_WHAT TO DO_
Your answer should consist of each line below that contains the string "https".
━━━━━━━━━━━━━━━━
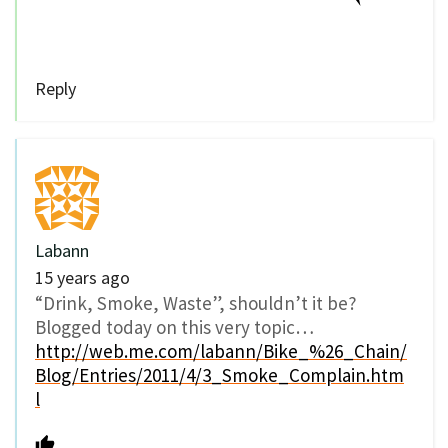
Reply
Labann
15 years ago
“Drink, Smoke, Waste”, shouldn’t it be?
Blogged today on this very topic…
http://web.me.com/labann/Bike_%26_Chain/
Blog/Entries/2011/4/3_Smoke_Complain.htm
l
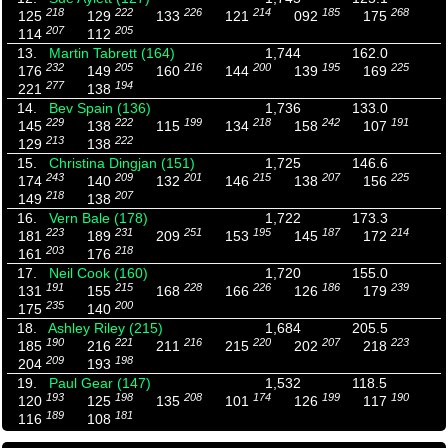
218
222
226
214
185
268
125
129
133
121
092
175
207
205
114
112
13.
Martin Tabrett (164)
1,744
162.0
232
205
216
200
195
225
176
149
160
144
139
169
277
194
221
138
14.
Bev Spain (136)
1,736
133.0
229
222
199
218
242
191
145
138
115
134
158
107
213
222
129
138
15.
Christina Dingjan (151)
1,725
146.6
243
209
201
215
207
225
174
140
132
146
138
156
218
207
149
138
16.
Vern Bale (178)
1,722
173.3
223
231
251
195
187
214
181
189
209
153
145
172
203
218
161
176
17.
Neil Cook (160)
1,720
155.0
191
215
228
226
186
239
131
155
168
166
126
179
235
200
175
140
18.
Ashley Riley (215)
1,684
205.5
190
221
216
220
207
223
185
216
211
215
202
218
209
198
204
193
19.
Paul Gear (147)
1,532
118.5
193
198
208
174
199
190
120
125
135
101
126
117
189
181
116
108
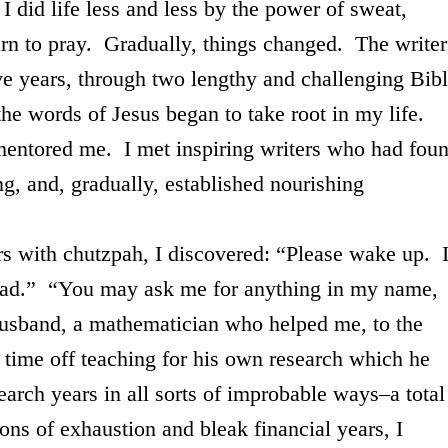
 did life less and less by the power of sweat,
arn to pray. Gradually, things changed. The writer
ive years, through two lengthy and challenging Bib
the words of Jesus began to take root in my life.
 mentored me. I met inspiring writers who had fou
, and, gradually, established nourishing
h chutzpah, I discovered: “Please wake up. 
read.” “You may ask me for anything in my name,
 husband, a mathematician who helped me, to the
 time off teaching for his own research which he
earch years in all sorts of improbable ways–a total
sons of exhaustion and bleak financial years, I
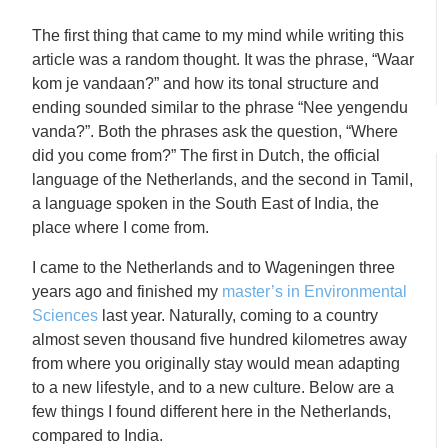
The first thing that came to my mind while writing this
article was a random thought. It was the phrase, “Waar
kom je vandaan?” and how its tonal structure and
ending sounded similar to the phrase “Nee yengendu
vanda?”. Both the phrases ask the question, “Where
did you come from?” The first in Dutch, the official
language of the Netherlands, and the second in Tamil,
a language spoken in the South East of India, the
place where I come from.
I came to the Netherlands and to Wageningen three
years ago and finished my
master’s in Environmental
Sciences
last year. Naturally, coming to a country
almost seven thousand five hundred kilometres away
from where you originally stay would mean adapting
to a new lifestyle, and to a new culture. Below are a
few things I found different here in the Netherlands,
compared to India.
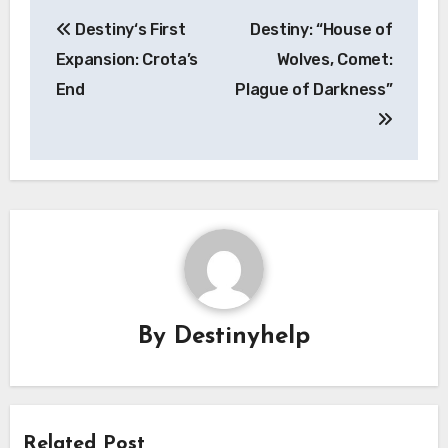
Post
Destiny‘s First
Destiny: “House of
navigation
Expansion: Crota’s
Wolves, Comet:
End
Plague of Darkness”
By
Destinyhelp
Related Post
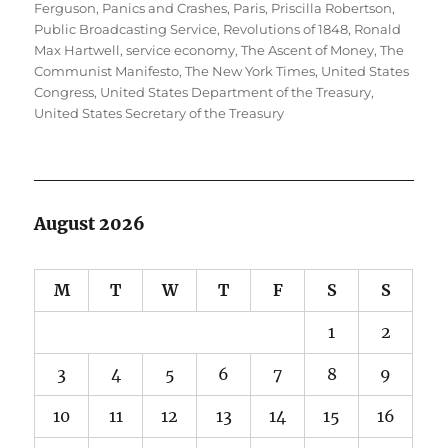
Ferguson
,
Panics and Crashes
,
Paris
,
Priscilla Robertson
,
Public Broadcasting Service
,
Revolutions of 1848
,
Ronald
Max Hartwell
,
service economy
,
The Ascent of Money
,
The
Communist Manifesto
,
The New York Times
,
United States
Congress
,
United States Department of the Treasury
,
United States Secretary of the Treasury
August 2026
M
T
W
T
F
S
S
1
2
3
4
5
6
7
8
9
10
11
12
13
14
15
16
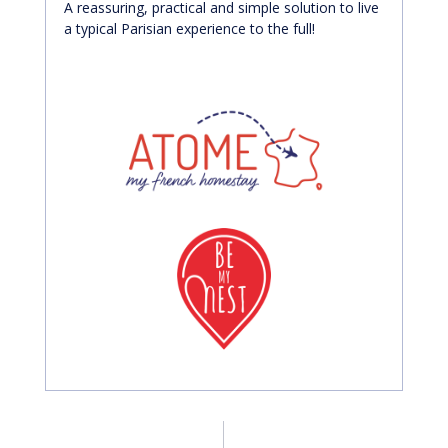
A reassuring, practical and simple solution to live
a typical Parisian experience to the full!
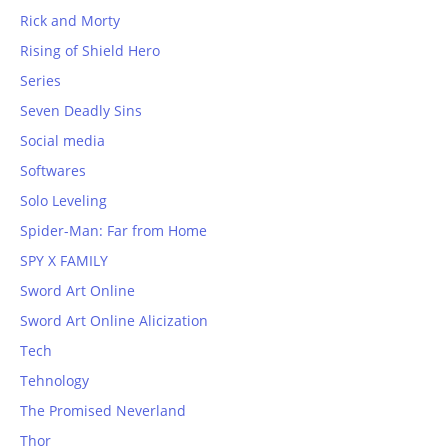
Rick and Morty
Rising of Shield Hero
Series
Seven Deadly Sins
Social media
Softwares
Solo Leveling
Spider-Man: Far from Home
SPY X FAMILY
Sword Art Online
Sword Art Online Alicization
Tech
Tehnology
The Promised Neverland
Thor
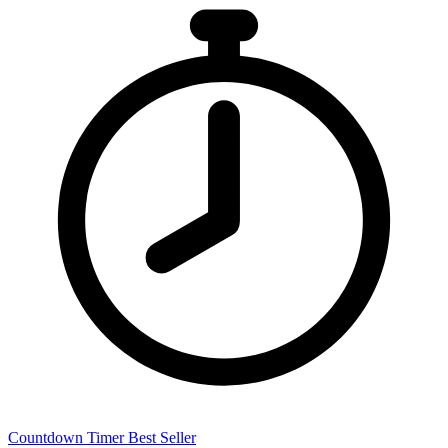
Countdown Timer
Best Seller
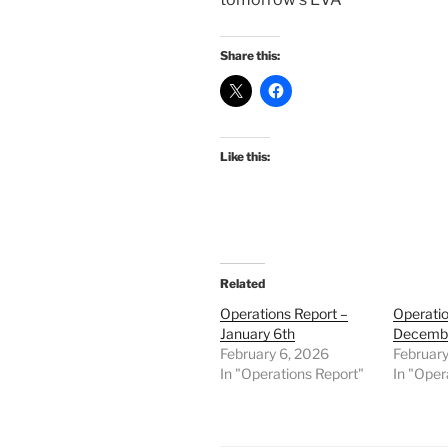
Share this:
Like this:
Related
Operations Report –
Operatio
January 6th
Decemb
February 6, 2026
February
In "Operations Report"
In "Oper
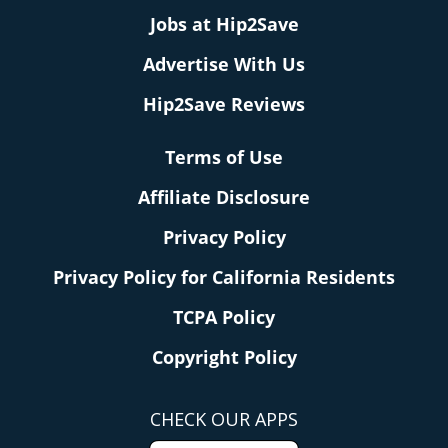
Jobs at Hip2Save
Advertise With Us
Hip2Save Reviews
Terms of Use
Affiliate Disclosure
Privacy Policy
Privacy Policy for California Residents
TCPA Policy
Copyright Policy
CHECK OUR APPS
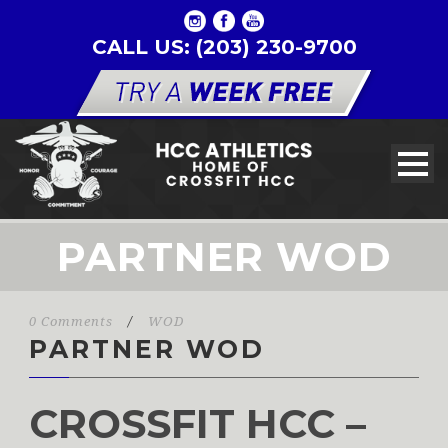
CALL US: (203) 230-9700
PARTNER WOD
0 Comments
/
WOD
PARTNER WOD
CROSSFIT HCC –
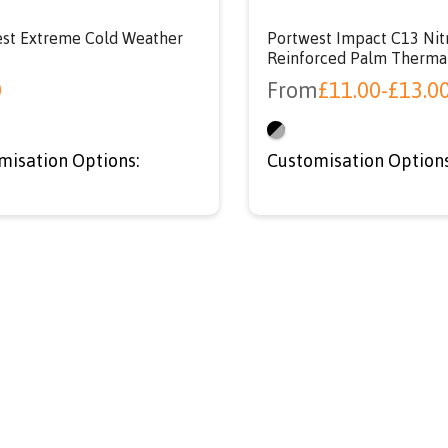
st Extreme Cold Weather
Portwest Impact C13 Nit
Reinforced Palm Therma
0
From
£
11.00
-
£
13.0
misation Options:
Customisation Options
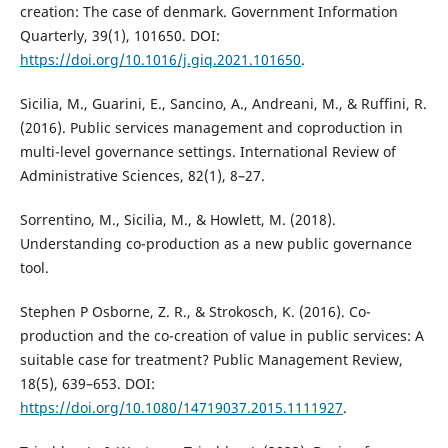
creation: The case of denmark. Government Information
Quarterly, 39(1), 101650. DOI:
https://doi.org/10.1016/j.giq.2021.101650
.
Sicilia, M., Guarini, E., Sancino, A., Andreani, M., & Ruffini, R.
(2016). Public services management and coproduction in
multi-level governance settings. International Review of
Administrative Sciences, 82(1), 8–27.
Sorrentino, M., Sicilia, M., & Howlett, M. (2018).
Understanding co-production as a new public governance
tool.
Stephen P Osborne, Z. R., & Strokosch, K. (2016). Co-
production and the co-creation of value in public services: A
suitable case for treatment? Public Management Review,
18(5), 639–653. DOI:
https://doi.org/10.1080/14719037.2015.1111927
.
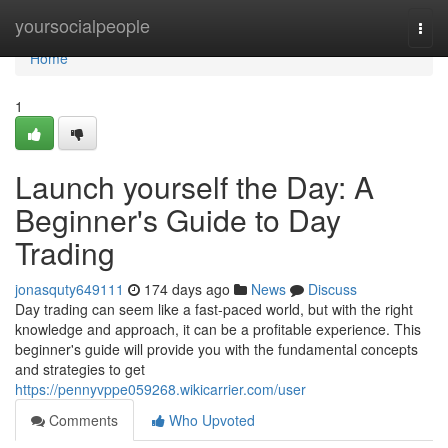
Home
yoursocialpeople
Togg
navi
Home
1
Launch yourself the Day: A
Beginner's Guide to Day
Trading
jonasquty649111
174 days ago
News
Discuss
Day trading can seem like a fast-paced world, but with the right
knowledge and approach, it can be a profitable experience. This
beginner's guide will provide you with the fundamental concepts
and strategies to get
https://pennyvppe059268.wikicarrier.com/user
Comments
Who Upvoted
━━━━━━━━━━━━━━━━
_RESULT OF THE TASK_
https://doi.org/10.1016/j.giq.2021.101650
https://doi.org/10.1080/14719037.2015.1111927
https://pennyvppe059268.wikicarrier.com/user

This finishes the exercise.